This agreement regulates international trade in conventional arms, from small arms (e.g. guns) light weapons (e.g. rockets and grenades) and battle tanks to warships and battle aircraft. It came into force in December 2014. So far, 63 countries are party to this convention and therefore legally bound by its terms.
The treaty requires state parties to assess the risk that weapons or ammunition transfer might worsen conflict or be used to violate international humanitarian or human rights law. It's particularly significant because illicit transfers and the ready availability of arms are increasingly disrupting the humanitarian and development work of the UN.
The UN has established a voluntary trust fund, the UN Trust Facility Supporting Cooperation on Arms Regulation (UNSCAR), to help fund projects by member states to implement the Arms Trade Treaty.
Pacific countries have been firm supporters of the treaty throughout its negotiation, and New Zealand is keen to support the implementation of the treaty for the benefit of our region. As a first step, we've developed an Arms Trade Treaty ‘Model Law', which helps Pacific states to translate the treaty commitments into their own legislation. The model legislation has also been used by other countries around the world, including in Africa and Latin America.

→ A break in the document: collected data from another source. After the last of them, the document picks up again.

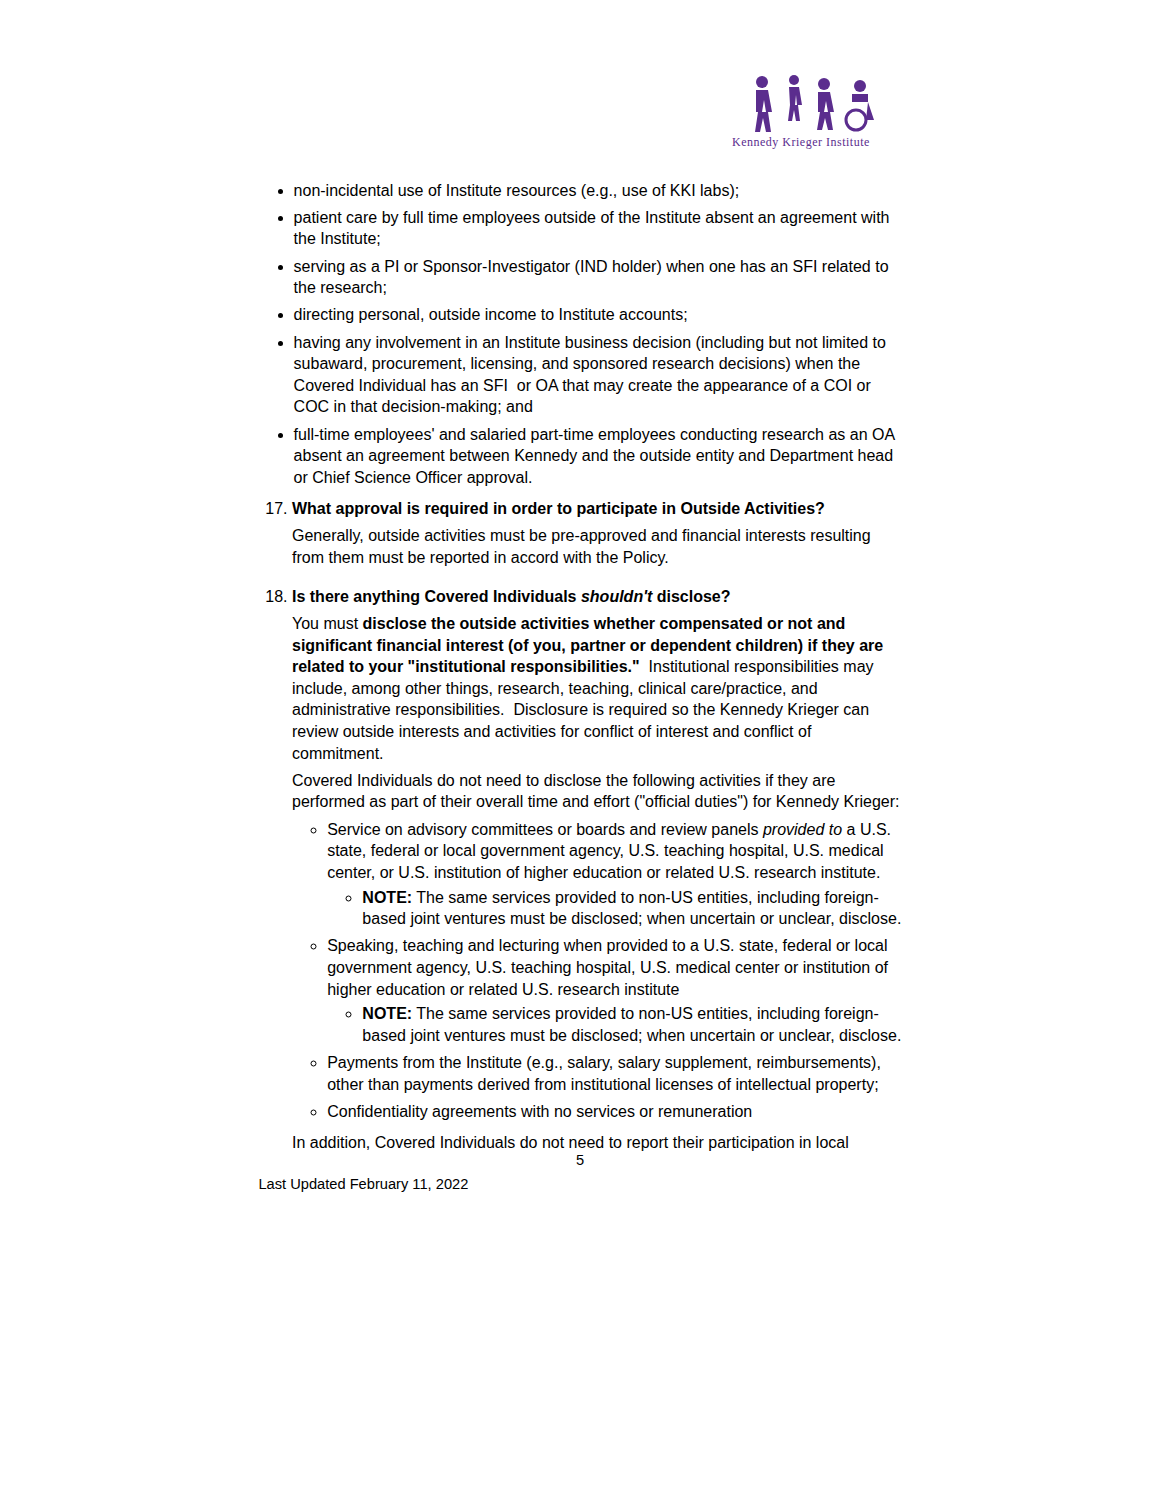Kennedy Krieger Institute
non-incidental use of Institute resources (e.g., use of KKI labs);
patient care by full time employees outside of the Institute absent an agreement with the Institute;
serving as a PI or Sponsor-Investigator (IND holder) when one has an SFI related to the research;
directing personal, outside income to Institute accounts;
having any involvement in an Institute business decision (including but not limited to subaward, procurement, licensing, and sponsored research decisions) when the Covered Individual has an SFI or OA that may create the appearance of a COI or COC in that decision-making; and
full-time employees' and salaried part-time employees conducting research as an OA absent an agreement between Kennedy and the outside entity and Department head or Chief Science Officer approval.
What approval is required in order to participate in Outside Activities?
Generally, outside activities must be pre-approved and financial interests resulting from them must be reported in accord with the Policy.
Is there anything Covered Individuals shouldn't disclose?
You must disclose the outside activities whether compensated or not and significant financial interest (of you, partner or dependent children) if they are related to your "institutional responsibilities." Institutional responsibilities may include, among other things, research, teaching, clinical care/practice, and administrative responsibilities. Disclosure is required so the Kennedy Krieger can review outside interests and activities for conflict of interest and conflict of commitment.
Covered Individuals do not need to disclose the following activities if they are performed as part of their overall time and effort ("official duties") for Kennedy Krieger:
Service on advisory committees or boards and review panels provided to a U.S. state, federal or local government agency, U.S. teaching hospital, U.S. medical center, or U.S. institution of higher education or related U.S. research institute.
NOTE: The same services provided to non-US entities, including foreign-based joint ventures must be disclosed; when uncertain or unclear, disclose.
Speaking, teaching and lecturing when provided to a U.S. state, federal or local government agency, U.S. teaching hospital, U.S. medical center or institution of higher education or related U.S. research institute
NOTE: The same services provided to non-US entities, including foreign-based joint ventures must be disclosed; when uncertain or unclear, disclose.
Payments from the Institute (e.g., salary, salary supplement, reimbursements), other than payments derived from institutional licenses of intellectual property;
Confidentiality agreements with no services or remuneration
In addition, Covered Individuals do not need to report their participation in local
5
Last Updated February 11, 2022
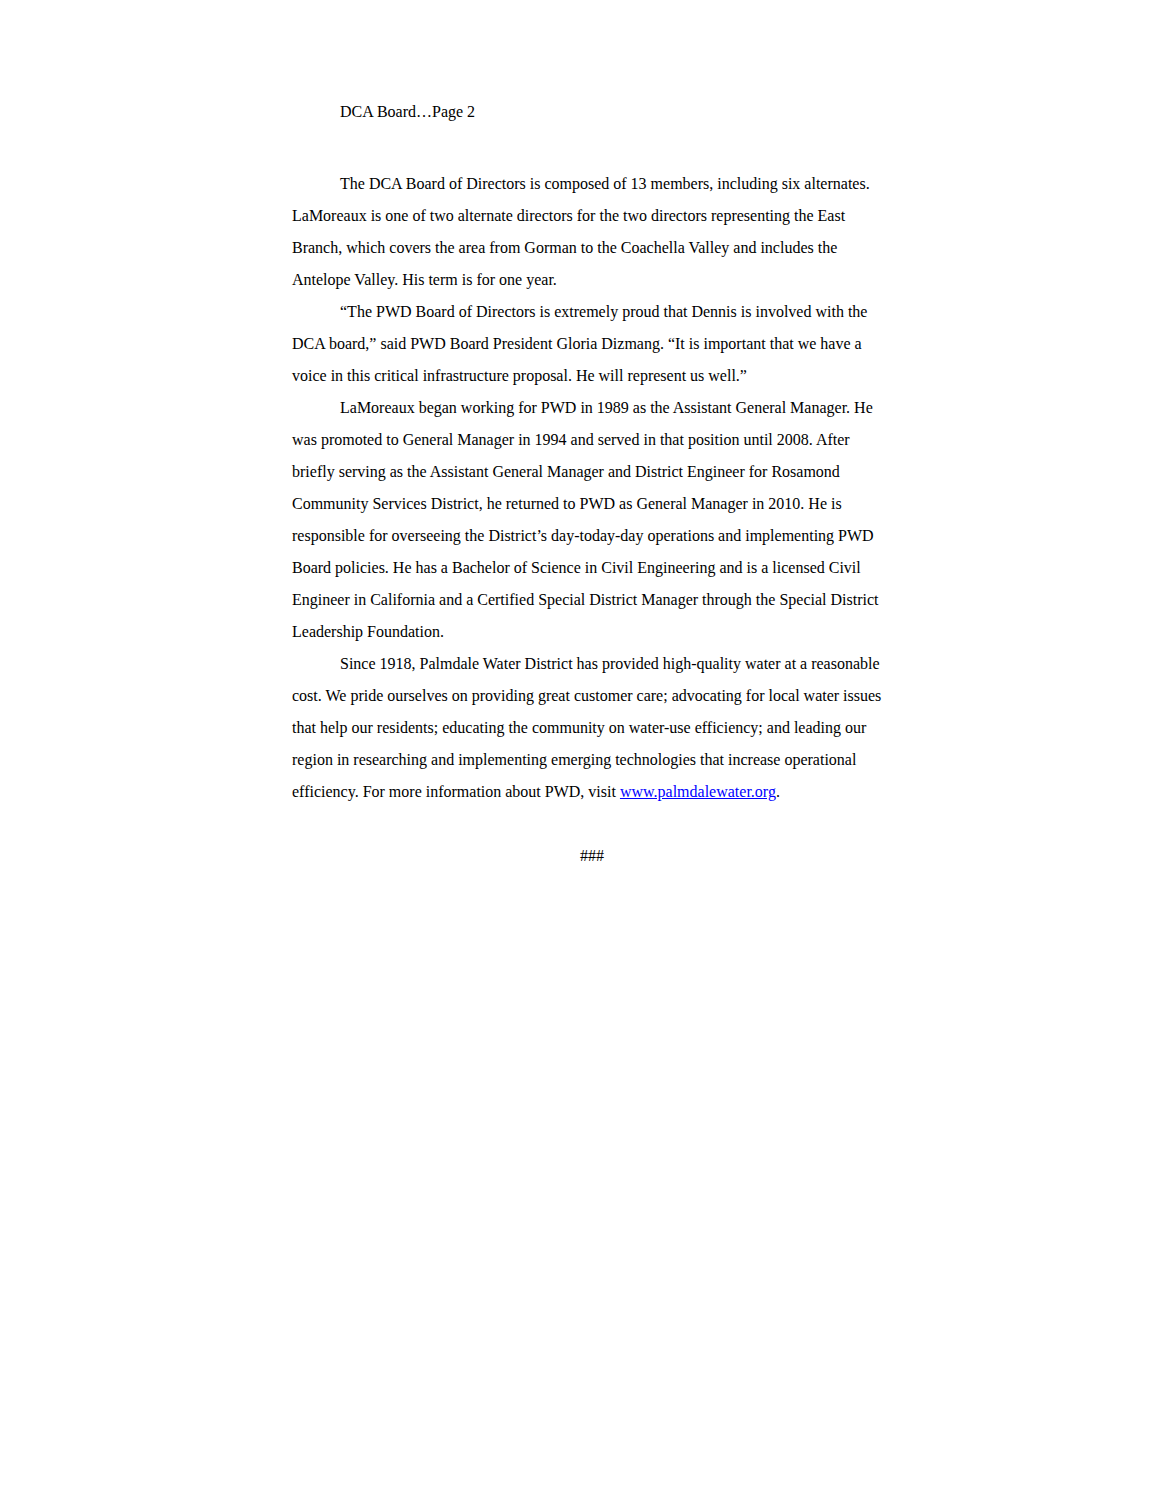DCA Board…Page 2
The DCA Board of Directors is composed of 13 members, including six alternates. LaMoreaux is one of two alternate directors for the two directors representing the East Branch, which covers the area from Gorman to the Coachella Valley and includes the Antelope Valley. His term is for one year.
“The PWD Board of Directors is extremely proud that Dennis is involved with the DCA board,” said PWD Board President Gloria Dizmang. “It is important that we have a voice in this critical infrastructure proposal. He will represent us well.”
LaMoreaux began working for PWD in 1989 as the Assistant General Manager. He was promoted to General Manager in 1994 and served in that position until 2008. After briefly serving as the Assistant General Manager and District Engineer for Rosamond Community Services District, he returned to PWD as General Manager in 2010. He is responsible for overseeing the District’s day-today-day operations and implementing PWD Board policies. He has a Bachelor of Science in Civil Engineering and is a licensed Civil Engineer in California and a Certified Special District Manager through the Special District Leadership Foundation.
Since 1918, Palmdale Water District has provided high-quality water at a reasonable cost. We pride ourselves on providing great customer care; advocating for local water issues that help our residents; educating the community on water-use efficiency; and leading our region in researching and implementing emerging technologies that increase operational efficiency. For more information about PWD, visit www.palmdalewater.org.
###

Arms Trade Treaty Report 2016
This is a non-binding agreement for states to combat the illicit trade in small arms and light weapons at all levels – national, regional and international. The programme provides:
- measures so states can develop standards and procedures to manage weapon stocks
- programmes to destroy surplus, collected and confiscated stocks of weapons.
Despite this programme, the proliferation of illicitly obtained small arms and light weapons has continued, including within the Pacific. New Zealand is focused on strengthening the implementation of the Programme of Action.